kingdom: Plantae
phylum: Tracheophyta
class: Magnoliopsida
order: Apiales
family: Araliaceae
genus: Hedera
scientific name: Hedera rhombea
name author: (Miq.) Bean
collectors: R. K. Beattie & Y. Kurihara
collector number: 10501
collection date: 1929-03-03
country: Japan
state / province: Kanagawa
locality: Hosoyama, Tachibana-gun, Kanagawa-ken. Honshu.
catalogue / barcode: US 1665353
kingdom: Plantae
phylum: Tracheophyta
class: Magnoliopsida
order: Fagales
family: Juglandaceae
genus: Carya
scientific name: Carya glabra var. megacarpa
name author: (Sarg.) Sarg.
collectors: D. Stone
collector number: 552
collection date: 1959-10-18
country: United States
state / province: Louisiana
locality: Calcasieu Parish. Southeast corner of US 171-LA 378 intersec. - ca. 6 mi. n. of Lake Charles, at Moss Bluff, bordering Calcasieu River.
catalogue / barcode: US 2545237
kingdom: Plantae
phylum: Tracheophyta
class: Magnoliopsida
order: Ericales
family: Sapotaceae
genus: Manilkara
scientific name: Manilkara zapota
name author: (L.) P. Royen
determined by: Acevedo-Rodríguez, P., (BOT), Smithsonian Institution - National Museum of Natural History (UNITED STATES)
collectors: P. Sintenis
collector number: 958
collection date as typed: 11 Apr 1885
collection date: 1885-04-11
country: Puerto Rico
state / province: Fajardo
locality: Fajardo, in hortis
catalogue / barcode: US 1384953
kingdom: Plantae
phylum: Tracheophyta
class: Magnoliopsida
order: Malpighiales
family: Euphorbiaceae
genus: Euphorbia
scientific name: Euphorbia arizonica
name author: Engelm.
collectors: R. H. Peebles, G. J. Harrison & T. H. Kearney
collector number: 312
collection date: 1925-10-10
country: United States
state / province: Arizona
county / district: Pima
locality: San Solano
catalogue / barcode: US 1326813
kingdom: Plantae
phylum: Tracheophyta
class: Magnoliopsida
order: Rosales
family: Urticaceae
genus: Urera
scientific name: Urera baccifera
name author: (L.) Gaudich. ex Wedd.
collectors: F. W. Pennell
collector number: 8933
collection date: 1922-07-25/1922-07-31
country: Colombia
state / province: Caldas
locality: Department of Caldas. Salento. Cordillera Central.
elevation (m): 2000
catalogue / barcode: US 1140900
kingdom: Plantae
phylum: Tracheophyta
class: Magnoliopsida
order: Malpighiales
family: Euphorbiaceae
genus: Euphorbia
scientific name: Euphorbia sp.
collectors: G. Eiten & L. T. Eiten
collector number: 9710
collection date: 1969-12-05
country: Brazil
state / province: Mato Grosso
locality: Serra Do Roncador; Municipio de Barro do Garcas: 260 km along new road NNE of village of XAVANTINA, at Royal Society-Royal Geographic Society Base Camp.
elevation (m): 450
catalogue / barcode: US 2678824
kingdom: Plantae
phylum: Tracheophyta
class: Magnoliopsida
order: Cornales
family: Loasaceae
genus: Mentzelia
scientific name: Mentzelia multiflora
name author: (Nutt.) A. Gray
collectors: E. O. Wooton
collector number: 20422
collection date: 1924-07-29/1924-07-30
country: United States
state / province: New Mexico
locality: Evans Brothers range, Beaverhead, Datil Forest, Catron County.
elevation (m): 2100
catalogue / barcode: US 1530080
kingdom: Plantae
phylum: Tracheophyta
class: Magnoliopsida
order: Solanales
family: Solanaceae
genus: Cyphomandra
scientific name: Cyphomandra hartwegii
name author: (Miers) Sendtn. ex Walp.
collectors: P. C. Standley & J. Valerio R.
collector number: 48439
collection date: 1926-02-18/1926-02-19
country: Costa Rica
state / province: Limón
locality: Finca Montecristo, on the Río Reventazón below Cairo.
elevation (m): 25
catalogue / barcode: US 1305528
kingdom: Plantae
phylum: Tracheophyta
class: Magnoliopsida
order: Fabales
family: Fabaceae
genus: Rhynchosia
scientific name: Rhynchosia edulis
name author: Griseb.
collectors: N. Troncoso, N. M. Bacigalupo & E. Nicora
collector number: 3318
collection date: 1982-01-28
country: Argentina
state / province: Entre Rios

------

Switch "collectors" to "collected by" everywhere in the data above, and write out all the lines again with nothing else changed.

**RESPONSE**:
kingdom: Plantae
phylum: Tracheophyta
class: Magnoliopsida
order: Apiales
family: Araliaceae
genus: Hedera
scientific name: Hedera rhombea
name author: (Miq.) Bean
collected by: R. K. Beattie & Y. Kurihara
collector number: 10501
collection date: 1929-03-03
country: Japan
state / province: Kanagawa
locality: Hosoyama, Tachibana-gun, Kanagawa-ken. Honshu.
catalogue / barcode: US 1665353
kingdom: Plantae
phylum: Tracheophyta
class: Magnoliopsida
order: Fagales
family: Juglandaceae
genus: Carya
scientific name: Carya glabra var. megacarpa
name author: (Sarg.) Sarg.
collected by: D. Stone
collector number: 552
collection date: 1959-10-18
country: United States
state / province: Louisiana
locality: Calcasieu Parish. Southeast corner of US 171-LA 378 intersec. - ca. 6 mi. n. of Lake Charles, at Moss Bluff, bordering Calcasieu River.
catalogue / barcode: US 2545237
kingdom: Plantae
phylum: Tracheophyta
class: Magnoliopsida
order: Ericales
family: Sapotaceae
genus: Manilkara
scientific name: Manilkara zapota
name author: (L.) P. Royen
determined by: Acevedo-Rodríguez, P., (BOT), Smithsonian Institution - National Museum of Natural History (UNITED STATES)
collected by: P. Sintenis
collector number: 958
collection date as typed: 11 Apr 1885
collection date: 1885-04-11
country: Puerto Rico
state / province: Fajardo
locality: Fajardo, in hortis
catalogue / barcode: US 1384953
kingdom: Plantae
phylum: Tracheophyta
class: Magnoliopsida
order: Malpighiales
family: Euphorbiaceae
genus: Euphorbia
scientific name: Euphorbia arizonica
name author: Engelm.
collected by: R. H. Peebles, G. J. Harrison & T. H. Kearney
collector number: 312
collection date: 1925-10-10
country: United States
state / province: Arizona
county / district: Pima
locality: San Solano
catalogue / barcode: US 1326813
kingdom: Plantae
phylum: Tracheophyta
class: Magnoliopsida
order: Rosales
family: Urticaceae
genus: Urera
scientific name: Urera baccifera
name author: (L.) Gaudich. ex Wedd.
collected by: F. W. Pennell
collector number: 8933
collection date: 1922-07-25/1922-07-31
country: Colombia
state / province: Caldas
locality: Department of Caldas. Salento. Cordillera Central.
elevation (m): 2000
catalogue / barcode: US 1140900
kingdom: Plantae
phylum: Tracheophyta
class: Magnoliopsida
order: Malpighiales
family: Euphorbiaceae
genus: Euphorbia
scientific name: Euphorbia sp.
collected by: G. Eiten & L. T. Eiten
collector number: 9710
collection date: 1969-12-05
country: Brazil
state / province: Mato Grosso
locality: Serra Do Roncador; Municipio de Barro do Garcas: 260 km along new road NNE of village of XAVANTINA, at Royal Society-Royal Geographic Society Base Camp.
elevation (m): 450
catalogue / barcode: US 2678824
kingdom: Plantae
phylum: Tracheophyta
class: Magnoliopsida
order: Cornales
family: Loasaceae
genus: Mentzelia
scientific name: Mentzelia multiflora
name author: (Nutt.) A. Gray
collected by: E. O. Wooton
collector number: 20422
collection date: 1924-07-29/1924-07-30
country: United States
state / province: New Mexico
locality: Evans Brothers range, Beaverhead, Datil Forest, Catron County.
elevation (m): 2100
catalogue / barcode: US 1530080
kingdom: Plantae
phylum: Tracheophyta
class: Magnoliopsida
order: Solanales
family: Solanaceae
genus: Cyphomandra
scientific name: Cyphomandra hartwegii
name author: (Miers) Sendtn. ex Walp.
collected by: P. C. Standley & J. Valerio R.
collector number: 48439
collection date: 1926-02-18/1926-02-19
country: Costa Rica
state / province: Limón
locality: Finca Montecristo, on the Río Reventazón below Cairo.
elevation (m): 25
catalogue / barcode: US 1305528
kingdom: Plantae
phylum: Tracheophyta
class: Magnoliopsida
order: Fabales
family: Fabaceae
genus: Rhynchosia
scientific name: Rhynchosia edulis
name author: Griseb.
collected by: N. Troncoso, N. M. Bacigalupo & E. Nicora
collector number: 3318
collection date: 1982-01-28
country: Argentina
state / province: Entre Rios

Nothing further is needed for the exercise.